=== EXERCISE TEXT ===
══════

Isn’t it convenient to have a God who is so codependent? And since He’s so unsure of how to run this universe, we can get Him to run it our way by constantly bossing Him about. And why wouldn’t we treat God like He’s as dumb as we are once we take this God-human hybrid notion seriously? If Jesus really is fully God and fully man, then our God is now nothing more than a human being with super powers. How handy! Because we’ve got a lot of experience with manipulating other human beings. If God is literally part human, then He’s even easier to control now than He was back when He was fully God yet dependent on human love. Are you seeing where this humanizing of Christ takes us? It isn’t anywhere good. And yet the Church is so invested in a human God that she will attack anyone who dares to imply that Christ is fully God and only God.

So then, according to the theology of the Church, what are you celebrating at Christmas? You’re celebrating that epic moment when your God morphed into a human-God hybrid. The birth of Jesus is the end of a real God and the start of some limited hybrid who is overwhelmed by His desperate need for us. Do you think Jesus is pleased when you view Him in this way? Not hardly.


Now let’s talk about the apostle Paul’s Jesus. Although the Church claims that Paul’s epistles are infallible, inerrant, and Divinely inspired, and although she worships the man Paul by encouraging Christians to actually pray to him as well as to God, she never gets around to telling you that Paul didn’t believe that Christ was God.

According to Paul, Christ was just another human. He was like an Elijah—a regular Jewish man who Yahweh picked out for a special assignment on earth. It was because Jesus did His special assignment so well that Yahweh later promoted Him to be some kind of super powerful dude on the other side. Paul teaches that there is only one true God: the magnificent Yahweh. Paul doesn’t subscribe to this guff about a human-God hybrid, nor does he accept the notion of multiple Gods. There’s only ever been one God: Yahweh. Yahweh is ruling over all from His throne in Heaven—well, sort of. According to Paul, Satan must have launched some kind of coup against Yahweh at some point because Paul says that Satan is the ruler of this world. Paul never explains exactly how Satan managed to gain control over this place, but he does say that there are other kinds of gods ruling over humans as well. Death and Sin are powerful, scary forces according to Paul. In fact, these things are so powerful that no mere human could beat them with ease. And since Christ is just a human, He’s still struggling to overcome His many foes even as He sits in Heaven at the right hand of Yahweh.

══════

=== Keypoint text descriptions ===
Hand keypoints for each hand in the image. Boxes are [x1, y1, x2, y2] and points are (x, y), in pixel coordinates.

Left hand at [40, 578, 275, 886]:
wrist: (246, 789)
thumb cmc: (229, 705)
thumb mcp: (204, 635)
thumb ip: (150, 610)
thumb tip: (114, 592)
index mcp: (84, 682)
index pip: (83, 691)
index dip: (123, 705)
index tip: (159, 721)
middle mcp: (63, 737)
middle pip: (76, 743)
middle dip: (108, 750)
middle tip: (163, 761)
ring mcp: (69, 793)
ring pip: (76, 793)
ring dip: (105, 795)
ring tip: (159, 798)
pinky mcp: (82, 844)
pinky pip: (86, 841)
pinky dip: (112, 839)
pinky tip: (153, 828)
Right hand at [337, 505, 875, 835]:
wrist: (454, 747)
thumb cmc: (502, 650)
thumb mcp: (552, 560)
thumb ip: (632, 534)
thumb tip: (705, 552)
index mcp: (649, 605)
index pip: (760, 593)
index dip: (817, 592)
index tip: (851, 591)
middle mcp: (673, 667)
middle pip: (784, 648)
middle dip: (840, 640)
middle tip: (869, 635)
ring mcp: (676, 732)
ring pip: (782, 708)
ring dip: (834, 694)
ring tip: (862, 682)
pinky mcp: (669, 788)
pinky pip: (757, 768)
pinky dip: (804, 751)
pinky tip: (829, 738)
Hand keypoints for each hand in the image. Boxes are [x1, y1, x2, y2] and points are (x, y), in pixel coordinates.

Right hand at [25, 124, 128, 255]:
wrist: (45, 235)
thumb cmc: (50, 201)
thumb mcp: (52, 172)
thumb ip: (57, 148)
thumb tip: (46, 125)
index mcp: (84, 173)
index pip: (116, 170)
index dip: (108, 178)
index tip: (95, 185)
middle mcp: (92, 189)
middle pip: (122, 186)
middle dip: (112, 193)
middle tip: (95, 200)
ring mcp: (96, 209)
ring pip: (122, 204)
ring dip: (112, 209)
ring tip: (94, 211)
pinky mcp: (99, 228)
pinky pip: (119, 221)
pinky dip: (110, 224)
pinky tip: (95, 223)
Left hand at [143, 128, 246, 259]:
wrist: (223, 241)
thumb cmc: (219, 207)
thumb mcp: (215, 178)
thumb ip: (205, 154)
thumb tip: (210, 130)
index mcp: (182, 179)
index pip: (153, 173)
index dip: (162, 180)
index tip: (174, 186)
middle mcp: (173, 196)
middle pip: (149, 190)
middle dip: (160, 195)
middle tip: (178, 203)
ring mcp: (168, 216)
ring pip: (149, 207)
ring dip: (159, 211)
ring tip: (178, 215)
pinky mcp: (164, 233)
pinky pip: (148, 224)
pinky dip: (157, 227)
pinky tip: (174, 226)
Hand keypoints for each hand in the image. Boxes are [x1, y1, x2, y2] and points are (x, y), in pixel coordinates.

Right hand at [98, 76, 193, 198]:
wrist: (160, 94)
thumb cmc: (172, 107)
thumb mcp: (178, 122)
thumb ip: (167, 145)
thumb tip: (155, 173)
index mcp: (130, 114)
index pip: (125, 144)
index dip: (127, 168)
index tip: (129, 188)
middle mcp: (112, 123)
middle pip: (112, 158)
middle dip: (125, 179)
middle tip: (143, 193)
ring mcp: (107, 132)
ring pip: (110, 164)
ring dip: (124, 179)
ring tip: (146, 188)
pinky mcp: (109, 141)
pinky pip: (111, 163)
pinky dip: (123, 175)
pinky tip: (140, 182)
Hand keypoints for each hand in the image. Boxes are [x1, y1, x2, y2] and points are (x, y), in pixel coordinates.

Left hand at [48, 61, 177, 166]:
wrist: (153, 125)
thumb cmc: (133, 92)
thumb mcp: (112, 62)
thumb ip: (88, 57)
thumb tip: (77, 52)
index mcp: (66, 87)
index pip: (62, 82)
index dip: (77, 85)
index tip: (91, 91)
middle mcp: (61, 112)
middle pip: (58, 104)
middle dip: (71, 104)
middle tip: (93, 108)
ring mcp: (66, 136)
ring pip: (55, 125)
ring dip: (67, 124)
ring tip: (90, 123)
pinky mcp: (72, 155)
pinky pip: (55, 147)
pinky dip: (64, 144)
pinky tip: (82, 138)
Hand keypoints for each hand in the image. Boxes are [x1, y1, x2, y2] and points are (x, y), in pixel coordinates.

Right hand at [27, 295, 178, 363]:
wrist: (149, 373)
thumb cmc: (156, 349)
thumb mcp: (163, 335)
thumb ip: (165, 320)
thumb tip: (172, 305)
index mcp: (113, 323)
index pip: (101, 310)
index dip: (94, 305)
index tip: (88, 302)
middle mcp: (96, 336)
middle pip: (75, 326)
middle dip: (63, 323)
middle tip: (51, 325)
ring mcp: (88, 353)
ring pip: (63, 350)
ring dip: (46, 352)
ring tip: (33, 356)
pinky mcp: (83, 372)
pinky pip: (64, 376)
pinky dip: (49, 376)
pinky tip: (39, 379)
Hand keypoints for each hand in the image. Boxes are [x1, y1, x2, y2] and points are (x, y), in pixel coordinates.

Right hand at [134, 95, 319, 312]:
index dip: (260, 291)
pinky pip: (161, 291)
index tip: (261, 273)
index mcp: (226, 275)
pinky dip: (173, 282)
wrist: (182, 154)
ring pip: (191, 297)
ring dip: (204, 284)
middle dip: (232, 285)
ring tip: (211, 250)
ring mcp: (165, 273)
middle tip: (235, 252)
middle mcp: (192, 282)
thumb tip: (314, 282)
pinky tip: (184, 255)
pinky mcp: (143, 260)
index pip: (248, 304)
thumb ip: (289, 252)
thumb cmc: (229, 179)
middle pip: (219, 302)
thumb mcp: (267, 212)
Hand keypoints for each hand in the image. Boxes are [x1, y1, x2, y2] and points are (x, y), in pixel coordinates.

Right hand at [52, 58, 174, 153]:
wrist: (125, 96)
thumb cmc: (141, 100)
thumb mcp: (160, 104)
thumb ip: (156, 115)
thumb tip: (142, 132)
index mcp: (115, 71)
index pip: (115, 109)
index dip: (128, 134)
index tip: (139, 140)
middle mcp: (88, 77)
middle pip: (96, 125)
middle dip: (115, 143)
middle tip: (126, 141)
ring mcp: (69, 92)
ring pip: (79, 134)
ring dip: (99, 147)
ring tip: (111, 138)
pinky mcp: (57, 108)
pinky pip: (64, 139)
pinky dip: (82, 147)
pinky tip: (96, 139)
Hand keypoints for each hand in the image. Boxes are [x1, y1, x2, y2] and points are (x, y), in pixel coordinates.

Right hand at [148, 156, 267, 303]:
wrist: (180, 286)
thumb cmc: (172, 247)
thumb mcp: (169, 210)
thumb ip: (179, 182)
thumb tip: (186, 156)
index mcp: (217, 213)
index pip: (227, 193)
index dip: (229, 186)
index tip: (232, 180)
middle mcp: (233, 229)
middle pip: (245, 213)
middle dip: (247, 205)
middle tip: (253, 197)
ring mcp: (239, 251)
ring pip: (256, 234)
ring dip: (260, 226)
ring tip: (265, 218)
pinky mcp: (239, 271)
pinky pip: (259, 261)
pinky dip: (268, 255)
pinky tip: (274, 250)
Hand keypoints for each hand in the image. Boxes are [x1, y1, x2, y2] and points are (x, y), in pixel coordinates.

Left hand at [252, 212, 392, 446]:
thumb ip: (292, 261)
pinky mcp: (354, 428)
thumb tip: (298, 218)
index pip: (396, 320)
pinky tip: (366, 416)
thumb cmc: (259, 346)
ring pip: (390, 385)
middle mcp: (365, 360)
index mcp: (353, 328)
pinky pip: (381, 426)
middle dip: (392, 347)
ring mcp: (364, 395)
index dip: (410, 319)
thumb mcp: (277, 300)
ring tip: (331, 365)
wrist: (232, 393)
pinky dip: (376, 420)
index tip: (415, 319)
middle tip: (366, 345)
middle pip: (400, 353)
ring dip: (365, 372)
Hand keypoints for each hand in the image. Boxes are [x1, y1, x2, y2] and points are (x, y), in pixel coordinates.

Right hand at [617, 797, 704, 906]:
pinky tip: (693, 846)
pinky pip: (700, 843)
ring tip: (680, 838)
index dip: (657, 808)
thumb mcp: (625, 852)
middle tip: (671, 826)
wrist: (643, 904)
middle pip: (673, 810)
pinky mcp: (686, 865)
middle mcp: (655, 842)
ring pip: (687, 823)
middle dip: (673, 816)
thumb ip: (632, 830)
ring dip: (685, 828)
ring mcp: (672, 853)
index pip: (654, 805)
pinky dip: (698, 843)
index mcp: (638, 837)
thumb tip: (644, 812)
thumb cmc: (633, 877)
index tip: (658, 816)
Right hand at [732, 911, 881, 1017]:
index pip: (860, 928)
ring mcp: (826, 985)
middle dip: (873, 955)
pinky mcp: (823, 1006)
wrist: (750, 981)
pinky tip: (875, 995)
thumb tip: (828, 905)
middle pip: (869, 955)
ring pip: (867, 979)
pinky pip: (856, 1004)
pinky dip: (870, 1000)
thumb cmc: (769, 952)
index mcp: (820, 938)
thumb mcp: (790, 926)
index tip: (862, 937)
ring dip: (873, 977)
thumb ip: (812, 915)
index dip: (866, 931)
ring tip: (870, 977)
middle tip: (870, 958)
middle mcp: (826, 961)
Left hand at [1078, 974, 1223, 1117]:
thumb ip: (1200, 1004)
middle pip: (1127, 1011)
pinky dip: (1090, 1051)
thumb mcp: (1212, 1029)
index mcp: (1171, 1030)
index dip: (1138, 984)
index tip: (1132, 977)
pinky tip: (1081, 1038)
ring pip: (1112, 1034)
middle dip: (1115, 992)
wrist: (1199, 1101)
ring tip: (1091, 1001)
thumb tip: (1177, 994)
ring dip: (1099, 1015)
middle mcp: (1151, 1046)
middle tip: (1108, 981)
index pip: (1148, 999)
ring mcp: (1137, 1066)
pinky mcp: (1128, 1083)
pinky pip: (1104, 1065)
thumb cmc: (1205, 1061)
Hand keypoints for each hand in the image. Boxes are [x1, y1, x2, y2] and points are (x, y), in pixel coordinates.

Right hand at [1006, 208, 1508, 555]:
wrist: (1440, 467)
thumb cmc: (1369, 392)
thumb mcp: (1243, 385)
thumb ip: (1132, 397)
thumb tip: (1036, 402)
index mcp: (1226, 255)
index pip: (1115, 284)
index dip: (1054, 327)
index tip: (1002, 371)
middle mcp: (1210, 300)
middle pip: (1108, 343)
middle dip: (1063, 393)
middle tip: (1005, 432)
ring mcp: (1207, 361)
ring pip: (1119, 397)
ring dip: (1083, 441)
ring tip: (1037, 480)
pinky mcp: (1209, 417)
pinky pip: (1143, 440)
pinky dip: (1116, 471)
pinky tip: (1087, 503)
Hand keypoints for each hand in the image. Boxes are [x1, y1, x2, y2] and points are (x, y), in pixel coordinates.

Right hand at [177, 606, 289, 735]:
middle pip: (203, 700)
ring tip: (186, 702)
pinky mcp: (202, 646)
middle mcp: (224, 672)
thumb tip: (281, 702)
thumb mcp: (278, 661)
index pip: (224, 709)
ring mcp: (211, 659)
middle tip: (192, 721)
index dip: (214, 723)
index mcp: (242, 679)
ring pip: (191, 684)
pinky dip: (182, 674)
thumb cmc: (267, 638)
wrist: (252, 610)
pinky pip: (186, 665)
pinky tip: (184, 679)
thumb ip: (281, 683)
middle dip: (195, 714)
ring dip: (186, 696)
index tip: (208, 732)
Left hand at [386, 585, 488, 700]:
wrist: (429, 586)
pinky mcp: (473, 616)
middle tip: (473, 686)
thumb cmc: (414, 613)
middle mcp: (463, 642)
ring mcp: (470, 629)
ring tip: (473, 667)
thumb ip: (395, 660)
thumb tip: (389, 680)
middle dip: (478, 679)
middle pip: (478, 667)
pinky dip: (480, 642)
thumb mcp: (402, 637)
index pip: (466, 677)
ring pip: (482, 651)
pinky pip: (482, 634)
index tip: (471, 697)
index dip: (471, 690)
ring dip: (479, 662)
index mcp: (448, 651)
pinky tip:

══════

=== EXERCISES TO COMPLETE ===
1 - In the text on Paul and Christ, who does Paul say is the ruler of this world?
2 - Continue the text on Paul and Christ from its last sentence.

=== RESULTS FOR EACH TASK ===
1 - Satan.

2 -
According to Paul, Christ is having some kind of personal trial period of His own in Heaven: He’s battling with the many powers who are greater than Him in this world. But Paul is confident that one day human Christ will find a way to overcome all of His foes, at which point His great reward will be a big demotion. Paul says that once Christ gets this human realm back under control, Christ will hand the whole thing over to Yahweh and step down.

After that the end will come, when Christ will turn the Kingdom over to Yahweh the Father, having destroyed every ruler and authority and power. For Christ must reign until He humbles all His enemies beneath His feet. And the last enemy to be destroyed is death. For Yahweh “has put everything under his feet.” Now when it says that “everything” has been put under Christ, it is clear that this does not include Yahweh Himself, who put everything under Christ. And when everything is subject to Christ, then Christ Himself will be made subject to the One who put everything under Him, so that Yahweh may be all in all. (1 Cor. 15:24-28)  

Don’t miss that part about Christ being made subject to Yahweh. Christ isn’t on Yahweh’s level, because Yahweh is God, but Christ is just a man.

For there is one God and one mediator between God and mankind: the man Christ Jesus who gave Himself as a ransom for all people. (1 Tim. 2:6)

Yahweh is the one true God. Christ is just the man who simply mediates between us and the real God. According to Paul, Christ’s death on a cross and subsequent resurrection was just a personal power grab. Christ wanted to have a shot being Mr. Big Stuff in eternity. Somehow He figured out that Yahweh would give Him that chance if Christ went through some misery on earth.

For this very reason, Christ died and returned to life: so that He might be the Lord of both the dead and the living. (Rom. 14:9)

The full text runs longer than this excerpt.